WHAT YOU WILL DO: Print each record that follows exactly, leaving the pictures behind.

GIVEN ENTRIES:
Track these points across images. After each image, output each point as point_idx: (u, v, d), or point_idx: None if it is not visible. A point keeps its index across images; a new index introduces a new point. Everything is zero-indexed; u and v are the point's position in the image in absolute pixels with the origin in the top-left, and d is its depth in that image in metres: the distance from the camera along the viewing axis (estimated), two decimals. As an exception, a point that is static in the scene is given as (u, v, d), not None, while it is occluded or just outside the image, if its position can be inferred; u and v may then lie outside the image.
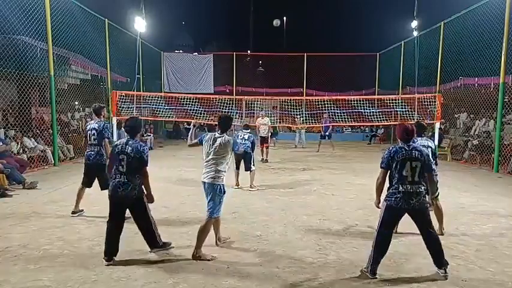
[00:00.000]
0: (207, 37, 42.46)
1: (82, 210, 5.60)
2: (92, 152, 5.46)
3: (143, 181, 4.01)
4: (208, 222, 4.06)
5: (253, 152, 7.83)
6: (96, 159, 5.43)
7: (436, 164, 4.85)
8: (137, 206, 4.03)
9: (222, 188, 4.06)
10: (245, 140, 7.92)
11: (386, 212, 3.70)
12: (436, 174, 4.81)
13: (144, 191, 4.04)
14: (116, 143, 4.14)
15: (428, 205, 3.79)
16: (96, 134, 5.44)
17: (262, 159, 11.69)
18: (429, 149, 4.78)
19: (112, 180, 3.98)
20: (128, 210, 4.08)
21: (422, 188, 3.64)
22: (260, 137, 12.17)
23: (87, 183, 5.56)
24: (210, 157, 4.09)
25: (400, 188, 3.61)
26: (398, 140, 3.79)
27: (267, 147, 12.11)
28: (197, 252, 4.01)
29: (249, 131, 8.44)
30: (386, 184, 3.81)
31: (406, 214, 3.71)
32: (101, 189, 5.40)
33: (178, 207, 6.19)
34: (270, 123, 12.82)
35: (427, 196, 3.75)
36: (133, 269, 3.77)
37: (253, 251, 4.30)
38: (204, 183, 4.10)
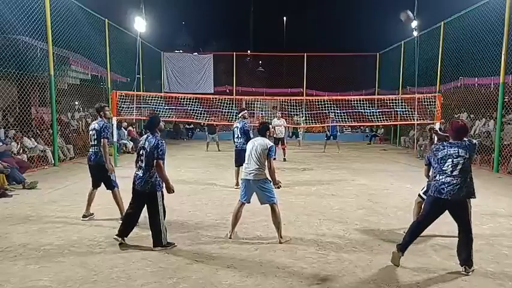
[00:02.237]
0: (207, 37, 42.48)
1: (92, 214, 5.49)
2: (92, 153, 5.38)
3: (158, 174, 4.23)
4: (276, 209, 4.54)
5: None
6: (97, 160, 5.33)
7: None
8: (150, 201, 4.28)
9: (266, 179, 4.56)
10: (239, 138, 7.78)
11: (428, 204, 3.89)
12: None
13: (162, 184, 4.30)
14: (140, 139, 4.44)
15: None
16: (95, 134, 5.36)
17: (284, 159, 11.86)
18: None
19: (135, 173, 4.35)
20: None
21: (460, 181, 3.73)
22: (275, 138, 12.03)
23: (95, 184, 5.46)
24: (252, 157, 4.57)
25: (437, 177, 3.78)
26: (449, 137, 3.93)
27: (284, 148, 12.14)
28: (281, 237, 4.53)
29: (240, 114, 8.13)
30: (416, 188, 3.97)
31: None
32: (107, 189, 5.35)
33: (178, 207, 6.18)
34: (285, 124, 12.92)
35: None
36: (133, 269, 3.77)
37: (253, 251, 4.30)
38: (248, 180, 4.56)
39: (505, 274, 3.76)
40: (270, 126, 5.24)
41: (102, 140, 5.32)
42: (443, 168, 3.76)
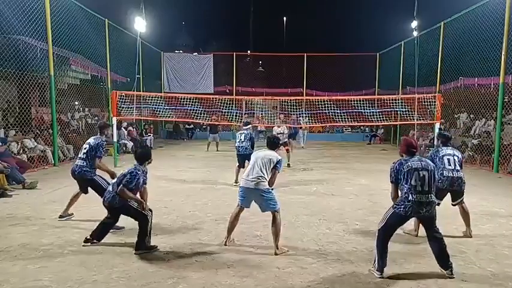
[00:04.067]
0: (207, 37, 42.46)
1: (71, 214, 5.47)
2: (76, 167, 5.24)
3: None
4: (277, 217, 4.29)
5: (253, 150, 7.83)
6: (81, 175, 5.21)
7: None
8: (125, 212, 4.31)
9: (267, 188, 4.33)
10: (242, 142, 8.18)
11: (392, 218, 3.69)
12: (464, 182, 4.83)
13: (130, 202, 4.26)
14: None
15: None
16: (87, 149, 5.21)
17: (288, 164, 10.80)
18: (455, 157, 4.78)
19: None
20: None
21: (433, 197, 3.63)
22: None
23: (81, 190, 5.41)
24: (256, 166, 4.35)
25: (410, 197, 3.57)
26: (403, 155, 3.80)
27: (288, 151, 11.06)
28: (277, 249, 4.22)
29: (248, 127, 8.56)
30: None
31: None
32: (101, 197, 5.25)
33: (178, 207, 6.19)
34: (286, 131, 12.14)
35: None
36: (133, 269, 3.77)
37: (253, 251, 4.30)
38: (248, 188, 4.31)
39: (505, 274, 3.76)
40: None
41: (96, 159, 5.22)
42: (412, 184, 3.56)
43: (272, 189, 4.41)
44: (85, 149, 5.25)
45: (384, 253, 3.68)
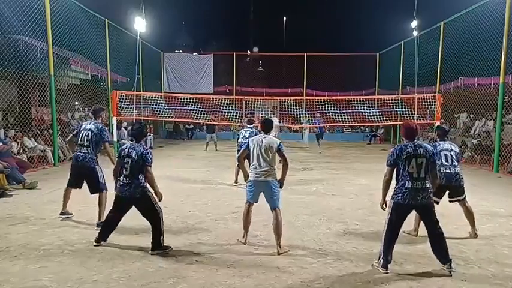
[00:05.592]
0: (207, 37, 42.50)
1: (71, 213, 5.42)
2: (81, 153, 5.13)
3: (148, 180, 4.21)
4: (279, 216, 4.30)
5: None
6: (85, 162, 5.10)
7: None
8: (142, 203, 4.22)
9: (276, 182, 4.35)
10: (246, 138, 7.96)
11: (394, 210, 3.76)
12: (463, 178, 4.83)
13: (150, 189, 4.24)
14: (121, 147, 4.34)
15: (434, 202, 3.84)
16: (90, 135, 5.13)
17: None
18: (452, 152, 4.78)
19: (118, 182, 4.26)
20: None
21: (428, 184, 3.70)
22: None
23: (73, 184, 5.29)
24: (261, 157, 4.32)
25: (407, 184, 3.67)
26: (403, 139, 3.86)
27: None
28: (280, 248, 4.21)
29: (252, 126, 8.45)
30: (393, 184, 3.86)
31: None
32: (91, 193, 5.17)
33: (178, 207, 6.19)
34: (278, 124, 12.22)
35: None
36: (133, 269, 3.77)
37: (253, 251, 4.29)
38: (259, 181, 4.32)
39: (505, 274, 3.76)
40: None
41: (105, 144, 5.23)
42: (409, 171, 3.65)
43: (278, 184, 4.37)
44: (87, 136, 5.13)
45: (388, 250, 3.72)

YOUR RESPONSE:
Track these points across images. After each image, output each point as point_idx: (u, v, d), or point_idx: None if it is not visible. A point keeps its index across images; a new index introduces a new point. Everything is zero-indexed; u and v are the point's position in the image in absolute pixels with the origin in the top-left, and d is its depth in that image in metres: the distance from the camera along the viewing axis (estimated), two decimals. As an exception, a point that is static in the scene is given as (u, v, d), not None, while it is occluded or just outside the image, if its position can be inferred; u and v may then lie outside the image.
[00:00.000]
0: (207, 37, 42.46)
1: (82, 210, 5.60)
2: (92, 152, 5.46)
3: (143, 181, 4.01)
4: (208, 222, 4.06)
5: (253, 152, 7.83)
6: (96, 159, 5.43)
7: (436, 164, 4.85)
8: (137, 206, 4.03)
9: (222, 188, 4.06)
10: (245, 140, 7.92)
11: (386, 212, 3.70)
12: (436, 174, 4.81)
13: (144, 191, 4.04)
14: (116, 143, 4.14)
15: (428, 205, 3.79)
16: (96, 134, 5.44)
17: (262, 159, 11.69)
18: (429, 149, 4.78)
19: (112, 180, 3.98)
20: (128, 210, 4.08)
21: (422, 188, 3.64)
22: (260, 137, 12.17)
23: (87, 183, 5.56)
24: (210, 157, 4.09)
25: (400, 188, 3.61)
26: (398, 140, 3.79)
27: (267, 147, 12.11)
28: (197, 252, 4.01)
29: (249, 131, 8.44)
30: (386, 184, 3.81)
31: (406, 214, 3.71)
32: (101, 189, 5.40)
33: (178, 207, 6.19)
34: (270, 123, 12.82)
35: (427, 196, 3.75)
36: (133, 269, 3.77)
37: (253, 251, 4.30)
38: (204, 183, 4.10)
[00:02.237]
0: (207, 37, 42.48)
1: (92, 214, 5.49)
2: (92, 153, 5.38)
3: (158, 174, 4.23)
4: (276, 209, 4.54)
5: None
6: (97, 160, 5.33)
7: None
8: (150, 201, 4.28)
9: (266, 179, 4.56)
10: (239, 138, 7.78)
11: (428, 204, 3.89)
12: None
13: (162, 184, 4.30)
14: (140, 139, 4.44)
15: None
16: (95, 134, 5.36)
17: (284, 159, 11.86)
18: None
19: (135, 173, 4.35)
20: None
21: (460, 181, 3.73)
22: (275, 138, 12.03)
23: (95, 184, 5.46)
24: (252, 157, 4.57)
25: (437, 177, 3.78)
26: (449, 137, 3.93)
27: (284, 148, 12.14)
28: (281, 237, 4.53)
29: (240, 114, 8.13)
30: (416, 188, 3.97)
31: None
32: (107, 189, 5.35)
33: (178, 207, 6.18)
34: (285, 124, 12.92)
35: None
36: (133, 269, 3.77)
37: (253, 251, 4.30)
38: (248, 180, 4.56)
39: (505, 274, 3.76)
40: (270, 126, 5.24)
41: (102, 140, 5.32)
42: (443, 168, 3.76)
[00:04.067]
0: (207, 37, 42.46)
1: (71, 214, 5.47)
2: (76, 167, 5.24)
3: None
4: (277, 217, 4.29)
5: (253, 150, 7.83)
6: (81, 175, 5.21)
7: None
8: (125, 212, 4.31)
9: (267, 188, 4.33)
10: (242, 142, 8.18)
11: (392, 218, 3.69)
12: (464, 182, 4.83)
13: (130, 202, 4.26)
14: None
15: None
16: (87, 149, 5.21)
17: (288, 164, 10.80)
18: (455, 157, 4.78)
19: None
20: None
21: (433, 197, 3.63)
22: None
23: (81, 190, 5.41)
24: (256, 166, 4.35)
25: (410, 197, 3.57)
26: (403, 155, 3.80)
27: (288, 151, 11.06)
28: (277, 249, 4.22)
29: (248, 127, 8.56)
30: None
31: None
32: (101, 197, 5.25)
33: (178, 207, 6.19)
34: (286, 131, 12.14)
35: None
36: (133, 269, 3.77)
37: (253, 251, 4.30)
38: (248, 188, 4.31)
39: (505, 274, 3.76)
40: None
41: (96, 159, 5.22)
42: (412, 184, 3.56)
43: (272, 189, 4.41)
44: (85, 149, 5.25)
45: (384, 253, 3.68)
[00:05.592]
0: (207, 37, 42.50)
1: (71, 213, 5.42)
2: (81, 153, 5.13)
3: (148, 180, 4.21)
4: (279, 216, 4.30)
5: None
6: (85, 162, 5.10)
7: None
8: (142, 203, 4.22)
9: (276, 182, 4.35)
10: (246, 138, 7.96)
11: (394, 210, 3.76)
12: (463, 178, 4.83)
13: (150, 189, 4.24)
14: (121, 147, 4.34)
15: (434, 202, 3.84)
16: (90, 135, 5.13)
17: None
18: (452, 152, 4.78)
19: (118, 182, 4.26)
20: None
21: (428, 184, 3.70)
22: None
23: (73, 184, 5.29)
24: (261, 157, 4.32)
25: (407, 184, 3.67)
26: (403, 139, 3.86)
27: None
28: (280, 248, 4.21)
29: (252, 126, 8.45)
30: (393, 184, 3.86)
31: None
32: (91, 193, 5.17)
33: (178, 207, 6.19)
34: (278, 124, 12.22)
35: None
36: (133, 269, 3.77)
37: (253, 251, 4.29)
38: (259, 181, 4.32)
39: (505, 274, 3.76)
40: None
41: (105, 144, 5.23)
42: (409, 171, 3.65)
43: (278, 184, 4.37)
44: (87, 136, 5.13)
45: (388, 250, 3.72)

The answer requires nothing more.